Interaction potentials used in particle simulations are typically written as a sum of terms which depend on just a few relative particle positions. Traditional simulation methods move all particles at each time step, and may thus spend a lot of time updating inter-particle forces.
We introduce a general, theoretically-grounded method to speed up particle simulations that we call ARPS: Adaptively Restrained Particle Simulations. This method adaptively switches on and off positional degrees of freedom, while letting momenta evolve. We illustrate ARPS on several numerical experiments
The first example is a collision cascade example that demonstrates how ARPS make it possible to smoothly trade between precision and speed.
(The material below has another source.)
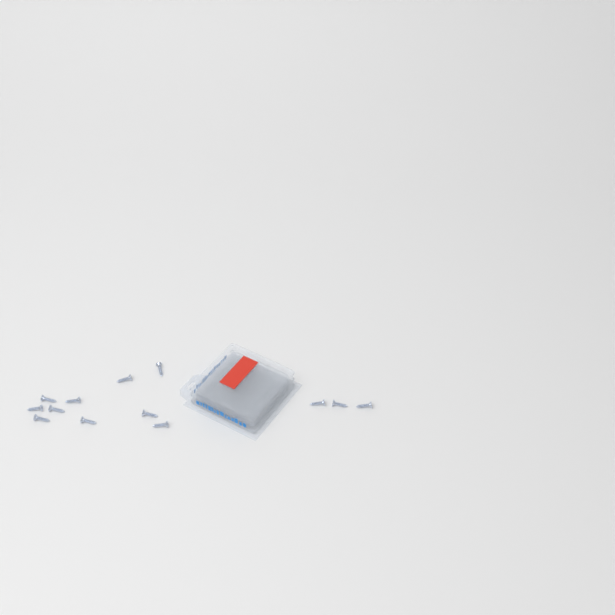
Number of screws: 13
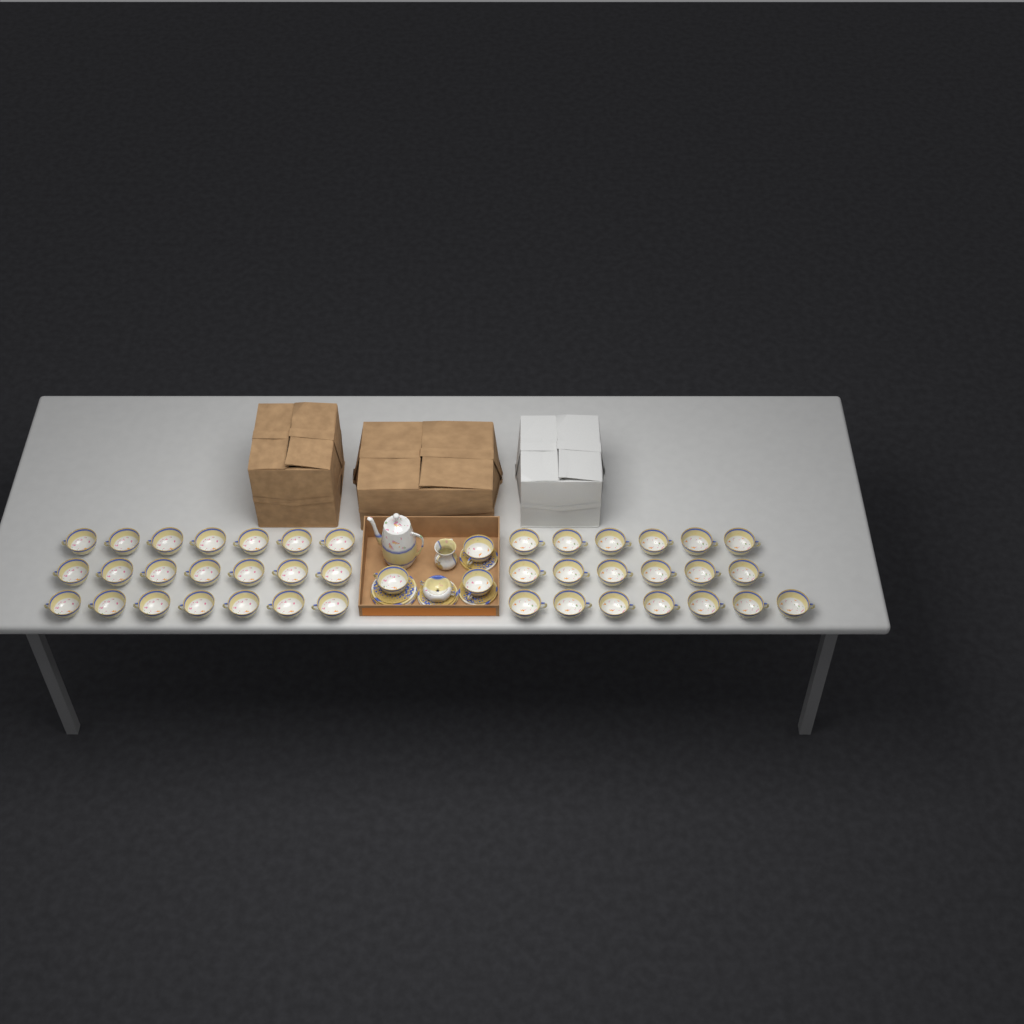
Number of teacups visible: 43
Precisely, a particle is launched towards a initially static 2D system, and the collision cascade is simulated, first with a traditional particle simulation approach, then with adaptively restrained (AR) particles simulations at different precision thresholds. AR simulations make it possible to smoothly trade between precision and cost, reaching a 10 times speed-up while preserving the major features of the shock.
The second example is a polymer-in-solvent study that shows how one may efficiently compute static equilibrium properties with ARPS.
Precisely, the goal is to compute the hydrodynamic radius of the solvated polymer. For any target precision, restraining solvent particles makes it possible to determine the hydrodynamic radius about four times faster than traditional simulations.
ARPS is introduced in the following paper :
S. Artemova and S. Redon. “Adaptively Restrained Particle Simulations”. Physical Review Letters. Volume 109. Issue 19, p. 190201. Paper. Supplementary material.